| Aim of the exercise |
Every line below that has the string "från" needs to be copied.
----------------
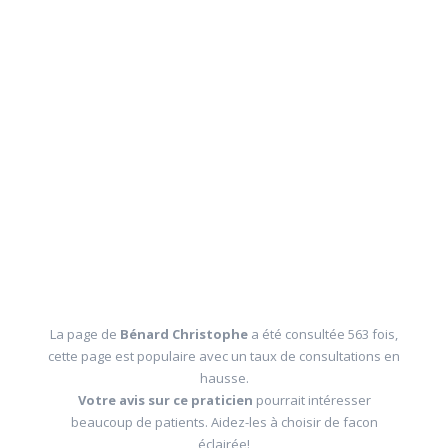
La page de
Bénard Christophe
a été consultée 563 fois,
cette page est populaire avec un taux de consultations en
hausse.
Votre avis sur ce praticien
pourrait intéresser
beaucoup de patients. Aidez-les à choisir de facon
éclairée!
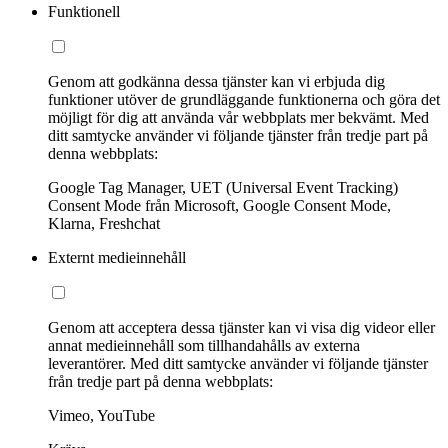
Funktionell
Genom att godkänna dessa tjänster kan vi erbjuda dig
funktioner utöver de grundläggande funktionerna och göra det
möjligt för dig att använda vår webbplats mer bekvämt. Med
ditt samtycke använder vi följande tjänster från tredje part på
denna webbplats:
Google Tag Manager, UET (Universal Event Tracking)
Consent Mode från Microsoft, Google Consent Mode,
Klarna, Freshchat
Externt medieinnehåll
Genom att acceptera dessa tjänster kan vi visa dig videor eller
annat medieinnehåll som tillhandahålls av externa
leverantörer. Med ditt samtycke använder vi följande tjänster
från tredje part på denna webbplats:
Vimeo, YouTube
----------------
| The answer |
ditt samtycke använder vi följande tjänster från tredje part på
Consent Mode från Microsoft, Google Consent Mode,
från tredje part på denna webbplats:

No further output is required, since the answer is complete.